__What you will do__
Count the lines below that contain the string "name". Give only the number.

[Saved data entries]

★ ★ ★ ★ ★ ★ ★

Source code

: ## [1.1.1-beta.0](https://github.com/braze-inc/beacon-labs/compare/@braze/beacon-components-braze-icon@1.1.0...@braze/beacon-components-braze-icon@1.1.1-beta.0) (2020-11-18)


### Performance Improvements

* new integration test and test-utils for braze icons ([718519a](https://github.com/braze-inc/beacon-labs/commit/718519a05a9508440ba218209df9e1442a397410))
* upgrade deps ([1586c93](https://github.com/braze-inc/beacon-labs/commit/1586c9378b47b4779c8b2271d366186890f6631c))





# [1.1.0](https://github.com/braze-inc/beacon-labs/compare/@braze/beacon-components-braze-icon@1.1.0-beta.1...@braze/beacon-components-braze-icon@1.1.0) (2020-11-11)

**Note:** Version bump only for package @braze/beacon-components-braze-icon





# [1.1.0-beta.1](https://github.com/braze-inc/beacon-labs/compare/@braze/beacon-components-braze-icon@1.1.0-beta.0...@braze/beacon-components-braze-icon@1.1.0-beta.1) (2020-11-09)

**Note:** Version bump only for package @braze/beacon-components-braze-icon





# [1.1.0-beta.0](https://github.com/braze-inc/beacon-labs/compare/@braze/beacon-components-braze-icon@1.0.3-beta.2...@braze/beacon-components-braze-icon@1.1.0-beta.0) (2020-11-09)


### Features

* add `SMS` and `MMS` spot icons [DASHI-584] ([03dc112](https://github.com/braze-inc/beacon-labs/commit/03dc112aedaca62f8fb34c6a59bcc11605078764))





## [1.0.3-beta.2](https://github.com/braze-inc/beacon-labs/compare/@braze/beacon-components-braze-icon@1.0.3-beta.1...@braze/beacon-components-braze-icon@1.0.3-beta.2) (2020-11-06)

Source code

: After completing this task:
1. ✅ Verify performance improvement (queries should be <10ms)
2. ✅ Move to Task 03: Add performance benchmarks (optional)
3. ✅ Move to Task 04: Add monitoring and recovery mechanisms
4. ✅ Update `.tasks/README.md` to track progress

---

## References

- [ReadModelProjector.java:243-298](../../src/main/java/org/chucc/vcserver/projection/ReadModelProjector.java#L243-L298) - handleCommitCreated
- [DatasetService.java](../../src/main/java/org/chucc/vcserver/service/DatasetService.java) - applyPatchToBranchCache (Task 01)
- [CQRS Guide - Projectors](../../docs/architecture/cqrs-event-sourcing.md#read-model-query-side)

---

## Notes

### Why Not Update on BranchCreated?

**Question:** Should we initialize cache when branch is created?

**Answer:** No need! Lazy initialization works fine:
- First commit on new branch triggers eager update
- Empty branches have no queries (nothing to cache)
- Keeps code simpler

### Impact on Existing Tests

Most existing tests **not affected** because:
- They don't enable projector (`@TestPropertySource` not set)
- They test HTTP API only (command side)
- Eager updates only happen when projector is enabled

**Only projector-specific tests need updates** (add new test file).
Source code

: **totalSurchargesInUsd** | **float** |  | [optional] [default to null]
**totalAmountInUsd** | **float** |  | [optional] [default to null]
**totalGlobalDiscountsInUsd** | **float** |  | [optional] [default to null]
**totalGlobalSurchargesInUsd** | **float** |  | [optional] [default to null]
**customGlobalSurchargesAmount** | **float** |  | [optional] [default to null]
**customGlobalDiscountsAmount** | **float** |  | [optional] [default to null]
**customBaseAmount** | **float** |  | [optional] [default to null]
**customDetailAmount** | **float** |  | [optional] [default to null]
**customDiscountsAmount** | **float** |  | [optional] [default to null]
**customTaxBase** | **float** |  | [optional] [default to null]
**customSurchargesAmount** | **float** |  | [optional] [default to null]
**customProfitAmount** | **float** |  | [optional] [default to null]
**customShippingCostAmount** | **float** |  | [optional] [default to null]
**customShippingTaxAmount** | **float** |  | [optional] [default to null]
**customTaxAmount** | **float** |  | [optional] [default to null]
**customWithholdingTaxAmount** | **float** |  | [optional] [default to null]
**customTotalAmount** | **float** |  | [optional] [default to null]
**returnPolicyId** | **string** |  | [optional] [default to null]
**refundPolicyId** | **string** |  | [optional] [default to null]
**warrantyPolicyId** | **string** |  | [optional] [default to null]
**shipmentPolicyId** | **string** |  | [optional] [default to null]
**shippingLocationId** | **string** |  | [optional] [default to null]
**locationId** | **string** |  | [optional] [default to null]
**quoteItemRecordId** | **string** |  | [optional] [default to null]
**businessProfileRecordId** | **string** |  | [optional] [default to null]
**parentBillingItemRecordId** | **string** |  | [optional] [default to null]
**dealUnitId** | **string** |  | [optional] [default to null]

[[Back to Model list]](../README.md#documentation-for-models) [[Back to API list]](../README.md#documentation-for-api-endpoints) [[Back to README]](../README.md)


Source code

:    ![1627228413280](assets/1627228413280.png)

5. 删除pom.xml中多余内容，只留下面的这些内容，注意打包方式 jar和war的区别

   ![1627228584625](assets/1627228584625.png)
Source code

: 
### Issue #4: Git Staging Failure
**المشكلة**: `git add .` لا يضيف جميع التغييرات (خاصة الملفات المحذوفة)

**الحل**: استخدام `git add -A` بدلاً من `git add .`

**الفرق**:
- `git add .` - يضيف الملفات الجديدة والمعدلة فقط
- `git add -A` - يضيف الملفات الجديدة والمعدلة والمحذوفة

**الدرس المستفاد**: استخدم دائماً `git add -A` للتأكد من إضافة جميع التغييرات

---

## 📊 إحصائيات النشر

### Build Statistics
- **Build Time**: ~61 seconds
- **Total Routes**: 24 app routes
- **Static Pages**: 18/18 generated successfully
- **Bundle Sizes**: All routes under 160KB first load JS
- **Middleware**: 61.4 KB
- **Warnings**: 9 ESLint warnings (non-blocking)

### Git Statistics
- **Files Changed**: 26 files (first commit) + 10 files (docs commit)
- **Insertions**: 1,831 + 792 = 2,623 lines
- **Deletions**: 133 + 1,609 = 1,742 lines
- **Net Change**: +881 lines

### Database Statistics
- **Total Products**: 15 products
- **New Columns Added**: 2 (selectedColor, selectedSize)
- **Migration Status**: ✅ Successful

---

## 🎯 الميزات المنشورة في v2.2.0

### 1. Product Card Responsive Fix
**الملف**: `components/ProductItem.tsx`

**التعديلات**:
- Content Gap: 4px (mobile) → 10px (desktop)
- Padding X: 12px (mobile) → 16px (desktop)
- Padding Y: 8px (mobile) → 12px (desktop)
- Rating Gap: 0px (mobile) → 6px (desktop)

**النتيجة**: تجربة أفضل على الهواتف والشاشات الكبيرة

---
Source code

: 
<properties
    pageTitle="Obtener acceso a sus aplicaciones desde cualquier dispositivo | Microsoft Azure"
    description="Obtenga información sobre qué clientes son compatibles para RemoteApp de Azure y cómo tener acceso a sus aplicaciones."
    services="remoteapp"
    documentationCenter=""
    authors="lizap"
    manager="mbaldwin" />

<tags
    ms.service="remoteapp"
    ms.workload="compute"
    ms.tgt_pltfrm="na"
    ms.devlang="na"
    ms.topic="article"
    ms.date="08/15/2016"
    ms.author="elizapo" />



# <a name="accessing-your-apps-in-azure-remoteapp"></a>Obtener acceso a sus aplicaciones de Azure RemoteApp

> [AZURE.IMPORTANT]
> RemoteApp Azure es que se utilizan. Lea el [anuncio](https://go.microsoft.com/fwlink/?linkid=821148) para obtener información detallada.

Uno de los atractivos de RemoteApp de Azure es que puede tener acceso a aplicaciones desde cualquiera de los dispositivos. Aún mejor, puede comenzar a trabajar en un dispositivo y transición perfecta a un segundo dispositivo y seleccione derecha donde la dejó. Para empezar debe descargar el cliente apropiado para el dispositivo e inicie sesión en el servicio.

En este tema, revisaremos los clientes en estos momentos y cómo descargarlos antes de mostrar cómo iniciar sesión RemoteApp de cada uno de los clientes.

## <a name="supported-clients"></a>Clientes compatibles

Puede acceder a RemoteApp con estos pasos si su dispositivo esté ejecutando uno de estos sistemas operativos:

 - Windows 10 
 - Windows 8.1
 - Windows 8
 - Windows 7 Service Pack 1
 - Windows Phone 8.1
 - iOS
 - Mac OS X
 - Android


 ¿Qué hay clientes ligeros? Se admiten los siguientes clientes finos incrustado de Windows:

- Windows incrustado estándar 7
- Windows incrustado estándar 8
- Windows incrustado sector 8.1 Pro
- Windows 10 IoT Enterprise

★ ★ ★ ★ ★ ★ ★

__Expected output__
2